Damit unterscheidet sich meine Perspektive deutlich von derjenigen, die Zhào Tīngyáng wählt, wenn er die »Kreislaufstruktur« des Verhältnisses von »Himmelunten – Staat – Familie – Staat – Himmelunten« diskutiert – die deutsche Übersetzung spricht von »Tianxia – Staat – Sippe – Staat – Tianxia«, was ich für irreführend halte. (Zhào 2016: 81/75) Zhào zitiert zwar die entscheidende Stelle aus dem konfuzianischen Klassiker Das große Lernen (Dàxué 大學), lässt jedoch in seiner weiteren Diskussion das für dieses politische Modell unverzichtbare Moment der »Selbstkultivierung« einfach weg. In diesem Schlüsseltext der politischen Philosophie heißt es dazu sehr deutlich und unmissverständlich: »Vom Himmelssohn bis zum gewöhnlichen Menschen, für alle ist Selbstkultivierung die Wurzel. Dass einer, dessen Wurzel in Unordnung ist, in seinen Zweigen [Familie, Staat und Himmelunten] regiert [in Ordnung] ist, das gibt es nicht.« (Zhū 1983: 3–4; Zhào 2016: 87/81; Wilhelm 1981: 46–47) Im Mittelpunkt der »Kreislaufstruktur« steht also nicht die »Logik der Familie« oder das »Prinzip der Sippe«, sondern eine »Kultivierung des Weges« (xiūdào 修道), die in einer Doppelbewegung »innere Kultivierung« (nèixiū 內修) und »äußere Kultivierung« (wàixiū 外修) miteinander verschränkt (nèiwài jiāoxiū 內外交修), wobei »Ordnung der Familie«, »Regierung des Staates« und »Befriedung des Himmelunten« allesamt als Angelegenheiten angesehen werden, die von »Selbstkultivierung« nicht getrennt werden können. (Xióng 2001: 671–672; Heubel 2014: 44) So gesehen, beraubt Zhào Tīngyáng die »Kreislaufstruktur« des Mittelpunktes, um den das ganze »System des Himmelunten« kreist, und schlägt deshalb von Anbeginn eine fragwürdige Richtung ein. Meine Diskussion des Verhältnisses von Subjektivität und Politik im zweiten Teil dieses Buches orientiert sich demgegenüber an der von Xióng Shílì 熊十力 (1885–1968), einer Gründungsfigur des »zeitgenössischen Neokonfuzianismus« (dāngdài xīnrújiā 當代新儒家), vorgeschlagenen Interpretation.
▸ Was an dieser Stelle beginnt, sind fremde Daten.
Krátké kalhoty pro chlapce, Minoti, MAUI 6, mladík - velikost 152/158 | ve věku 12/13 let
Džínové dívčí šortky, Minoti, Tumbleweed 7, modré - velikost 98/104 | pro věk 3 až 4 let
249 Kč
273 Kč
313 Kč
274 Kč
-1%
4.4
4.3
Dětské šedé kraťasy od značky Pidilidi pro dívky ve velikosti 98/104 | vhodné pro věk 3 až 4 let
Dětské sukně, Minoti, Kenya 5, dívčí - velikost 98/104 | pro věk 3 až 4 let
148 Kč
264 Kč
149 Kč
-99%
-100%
Ist es nicht un-philosophisch, der »chinesischen Weltanschauung« einfach eine »europäische« entgegenzusetzen, ohne die Perspektiven immanenter Kritik einzubeziehen, die im chinesischsprachigen Kontext entwickelt werden? Wird dadurch nicht ein totalisierender Blick auf chinesische Philosophie geworfen, der einmal mehr unterstellt wird, konformistisch und kritiklos zu sein (siehe Kap. 2)? Statt gegen den konfuzianischen Autoritarismus zu polemisieren, scheint es mir sinnvoller zu sein, auch den chinesischen Sozialismus als Teil einer transkulturellen Dynamik zu verstehen, in der Altes und Neues, Chinesisches und Westliches auf paradoxe Weise miteinander kommunizieren. Wie ist jedoch das Verhältnis der komparativen und der transkulturellen Perspektive zu verstehen (siehe Kap. 1)? Das ist eine Leitfrage dieses Buches, der ich nachgehe, indem ich mich mit europäischen Deutungen »chinesischen Denkens« auseinandersetze.
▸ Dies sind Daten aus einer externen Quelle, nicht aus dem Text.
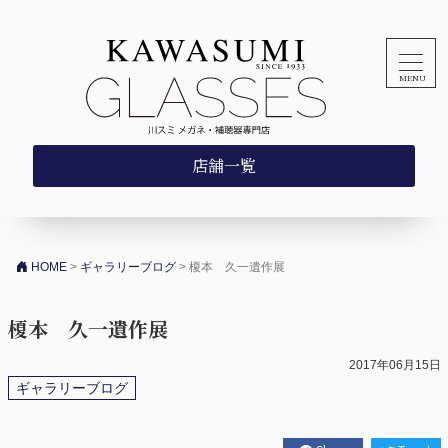
コンテンツへスキップ
店舗一覧
HOME
>
ギャラリーブログ
>
榎本 久一遺作展
榎本 久一遺作展
2017年06月15日
ギャラリーブログ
Die paradoxe Koexistenz unterschiedlicher politischer Positionen, ja ideologischer Systeme innerhalb des »Sozialismus chinesischer Prägung« hat sich in der VR China seit 1949 langsam herausgebildet. Sie war keineswegs immer »friedlich«. Ganz im Gegenteil: Auf dem Weg dahin haben grausame Konflikte stattgefunden, in denen Liberalismus und Konfuzianismus im Namen des sozialistischen Aufbaus unbarmherzig bekämpft worden sind. Allmählich hat sich allerdings eine in sich lern- und wandlungsfähige Konstellation von Sino-Marxismus, modernem Konfuzianismus und Liberalismus herausgebildet, in der diese unterschiedlichen Denksysteme zwar keineswegs konfliktfrei koexistieren, aber doch auch ohne sich bis aufs Messer zu bekämpfen. Aus dieser Perspektive ist die »Koexistenz unterschiedlicher Systeme« zunächst einmal ein innerchinesisches Entwicklungsmodell, das aus der Dynamik einer hybriden Modernisierung hervorgegangen ist, in der unterschiedliche und einander ausschließende Modernisierungswege seit dem 19. Jahrhundert nicht nur miteinander konkurriert haben, sondern immer wieder darauf aus waren, einander zu vernichten. Die konkrete Ausgestaltung der »Koexistenz unterschiedlicher Systeme«, die allmählich erreicht werden konnte, bleibt allerdings notwendigerweise umstritten, denn es handelt sich dabei um eine sich unablässig wandelnde Konstellation, die immer neu ausbalanciert werden muss – »Harmonie« bezeichnet in diesem Zusammenhang keine feste Ordnung, sondern die kontinuierliche Bemühung um das Erreichen eines vorläufigen und beweglichen Gleichgewichts. In Anbetracht der vielen Millionen Toten, die alleine die ideologischen Kämpfe im Inneren Chinas seit dem späten 19. Jahrhundert gefordert haben, ist kaum zu leugnen, dass diese Idee der »Koexistenz« ein großer Fortschritt ist.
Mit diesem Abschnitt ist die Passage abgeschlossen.